Only those lines running from the start of the listing below through the line that holds "lydia0207@gmail.com" are to be written out, exactly and in full.

Segment Open

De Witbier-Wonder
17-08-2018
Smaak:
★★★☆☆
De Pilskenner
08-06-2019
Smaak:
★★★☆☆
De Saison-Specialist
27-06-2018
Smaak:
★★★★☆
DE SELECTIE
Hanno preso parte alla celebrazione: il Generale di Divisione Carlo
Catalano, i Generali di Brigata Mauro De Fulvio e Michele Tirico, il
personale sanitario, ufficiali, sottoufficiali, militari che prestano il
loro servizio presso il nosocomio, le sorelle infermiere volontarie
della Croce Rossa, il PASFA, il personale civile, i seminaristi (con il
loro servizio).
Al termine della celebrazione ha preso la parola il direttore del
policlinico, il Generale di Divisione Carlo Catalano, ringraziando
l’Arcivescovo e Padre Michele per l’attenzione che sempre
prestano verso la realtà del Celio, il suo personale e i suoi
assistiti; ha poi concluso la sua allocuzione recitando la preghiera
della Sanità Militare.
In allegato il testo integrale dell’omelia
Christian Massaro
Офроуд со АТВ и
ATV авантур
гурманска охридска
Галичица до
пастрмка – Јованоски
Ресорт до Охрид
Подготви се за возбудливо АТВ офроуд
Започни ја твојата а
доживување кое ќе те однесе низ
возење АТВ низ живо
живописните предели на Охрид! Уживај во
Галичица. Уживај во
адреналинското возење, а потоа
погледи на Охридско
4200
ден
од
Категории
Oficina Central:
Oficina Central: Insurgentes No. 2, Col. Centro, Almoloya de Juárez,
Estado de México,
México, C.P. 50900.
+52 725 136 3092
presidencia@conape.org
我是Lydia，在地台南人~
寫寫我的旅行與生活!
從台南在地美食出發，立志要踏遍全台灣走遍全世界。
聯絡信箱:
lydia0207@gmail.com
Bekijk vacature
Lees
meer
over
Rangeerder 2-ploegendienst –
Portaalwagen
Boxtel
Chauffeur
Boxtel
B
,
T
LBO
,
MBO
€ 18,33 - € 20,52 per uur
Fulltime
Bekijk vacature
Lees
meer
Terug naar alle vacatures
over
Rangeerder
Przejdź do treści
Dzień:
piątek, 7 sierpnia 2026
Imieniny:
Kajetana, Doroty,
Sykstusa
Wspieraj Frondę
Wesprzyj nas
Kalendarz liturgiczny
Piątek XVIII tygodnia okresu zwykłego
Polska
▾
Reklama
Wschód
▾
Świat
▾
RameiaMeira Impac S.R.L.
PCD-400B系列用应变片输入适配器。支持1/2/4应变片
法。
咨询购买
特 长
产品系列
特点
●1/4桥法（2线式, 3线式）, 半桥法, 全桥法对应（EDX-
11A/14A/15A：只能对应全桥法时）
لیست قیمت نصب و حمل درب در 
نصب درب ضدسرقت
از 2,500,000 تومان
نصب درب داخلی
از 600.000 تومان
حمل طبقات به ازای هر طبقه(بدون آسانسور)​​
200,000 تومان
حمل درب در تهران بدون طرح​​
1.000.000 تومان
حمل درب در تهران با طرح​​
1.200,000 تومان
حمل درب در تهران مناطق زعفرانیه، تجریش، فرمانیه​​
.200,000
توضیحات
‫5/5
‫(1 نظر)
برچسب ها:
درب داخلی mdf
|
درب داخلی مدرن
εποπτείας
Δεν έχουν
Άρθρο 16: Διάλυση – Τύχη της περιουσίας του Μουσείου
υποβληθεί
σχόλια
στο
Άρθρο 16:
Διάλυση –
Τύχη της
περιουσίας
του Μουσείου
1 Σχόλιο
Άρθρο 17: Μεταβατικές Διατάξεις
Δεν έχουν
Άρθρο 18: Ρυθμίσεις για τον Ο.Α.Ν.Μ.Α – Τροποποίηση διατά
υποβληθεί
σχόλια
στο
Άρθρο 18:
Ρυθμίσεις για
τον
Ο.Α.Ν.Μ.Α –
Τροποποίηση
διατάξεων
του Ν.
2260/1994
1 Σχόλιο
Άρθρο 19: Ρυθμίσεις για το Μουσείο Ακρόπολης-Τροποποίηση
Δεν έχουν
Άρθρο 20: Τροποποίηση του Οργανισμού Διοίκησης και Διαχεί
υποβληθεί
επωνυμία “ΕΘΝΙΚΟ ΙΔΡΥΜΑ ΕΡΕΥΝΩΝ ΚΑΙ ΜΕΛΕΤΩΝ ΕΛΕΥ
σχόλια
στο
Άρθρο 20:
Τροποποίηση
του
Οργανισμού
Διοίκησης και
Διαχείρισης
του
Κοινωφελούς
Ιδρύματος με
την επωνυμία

Segment Closed

Response area:
De Witbier-Wonder
17-08-2018
Smaak:
★★★☆☆
De Pilskenner
08-06-2019
Smaak:
★★★☆☆
De Saison-Specialist
27-06-2018
Smaak:
★★★★☆
DE SELECTIE
Hanno preso parte alla celebrazione: il Generale di Divisione Carlo
Catalano, i Generali di Brigata Mauro De Fulvio e Michele Tirico, il
personale sanitario, ufficiali, sottoufficiali, militari che prestano il
loro servizio presso il nosocomio, le sorelle infermiere volontarie
della Croce Rossa, il PASFA, il personale civile, i seminaristi (con il
loro servizio).
Al termine della celebrazione ha preso la parola il direttore del
policlinico, il Generale di Divisione Carlo Catalano, ringraziando
l’Arcivescovo e Padre Michele per l’attenzione che sempre
prestano verso la realtà del Celio, il suo personale e i suoi
assistiti; ha poi concluso la sua allocuzione recitando la preghiera
della Sanità Militare.
In allegato il testo integrale dell’omelia
Christian Massaro
Офроуд со АТВ и
ATV авантур
гурманска охридска
Галичица до
пастрмка – Јованоски
Ресорт до Охрид
Подготви се за возбудливо АТВ офроуд
Започни ја твојата а
доживување кое ќе те однесе низ
возење АТВ низ живо
живописните предели на Охрид! Уживај во
Галичица. Уживај во
адреналинското возење, а потоа
погледи на Охридско
4200
ден
од
Категории
Oficina Central:
Oficina Central: Insurgentes No. 2, Col. Centro, Almoloya de Juárez,
Estado de México,
México, C.P. 50900.
+52 725 136 3092
presidencia@conape.org
我是Lydia，在地台南人~
寫寫我的旅行與生活!
從台南在地美食出發，立志要踏遍全台灣走遍全世界。
聯絡信箱:
lydia0207@gmail.com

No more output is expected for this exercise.